> _DIRECTIONS FOR THIS TASK_: In the profile of Jane E. Raley, how long did she work at the Office of the State Appellate Defender?

> _PROVIDED PASSAGE_:
Awards
- Maurer School of Law Academy of Law Alumni Fellows - 2018
- Maurer School of Law Distinguished Service Award - 2007
Before her death in 2014, Jane E. Raley devoted her legal career to representing the poor. An experienced criminal defense attorney, Raley worked at the Office of the State Appellate Defender for 15 years representing indigent felony defendants on appeal. She handled hundreds of appeals, winning reversals in appellate courts throughout Illinois and in the Illinois Supreme Court.
She served as an assistant clinical professor of law at Northwestern and as senior staff attorney at the Bluhm Legal Clinic's Center on Wrongful Convictions. The Center's mission is to identify and rectify wrongful convictions, raise public awareness of the prevalence, causes, and social cost of wrongful convictions, and to promote substantive reform of the criminal justice system. Some of her cases garnered national media attention, including A&E's "Countdown to an Execution." The documentary told the story of Darnell Williams, an Indiana death-row inmate whose sentence was commuted to natural life by Governor Joseph Kernan. It was the first clemency granted by an Indiana governor in 50 years.
Her legacy lives on through her exceptional work with Northwestern University Law School's Center on Wrongful Convictions, where she served as co-director for 14 years. Raley helped overturn 12 convictions of innocent women and men. One of them, Juan Rivera, was released from prison after nearly 20 years after DNA evidence proved his innocence. She will most be remembered for her tireless commitment to justice and for mentoring countless students and young attorneys who have followed in her path.

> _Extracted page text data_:

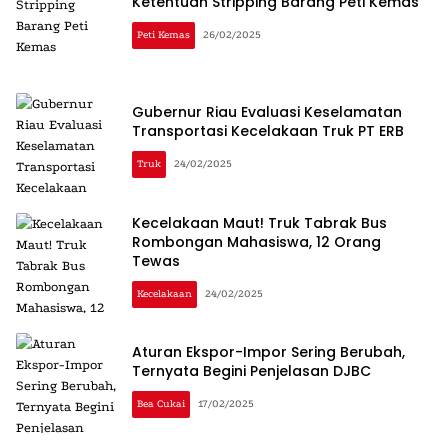
Ketentuan Stripping Barang Peti Kemas
Peti Kemas
26/02/2025
Gubernur Riau Evaluasi Keselamatan
Transportasi Kecelakaan Truk PT ERB
Truk
24/02/2025
Kecelakaan Maut! Truk Tabrak Bus
Rombongan Mahasiswa, 12 Orang
Tewas
Kecelakaan
24/02/2025
Aturan Ekspor-Impor Sering Berubah,
Ternyata Begini Penjelasan DJBC
Bea Cukai
17/02/2025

> _RESPONSE TO THIS TASK_: 15 years.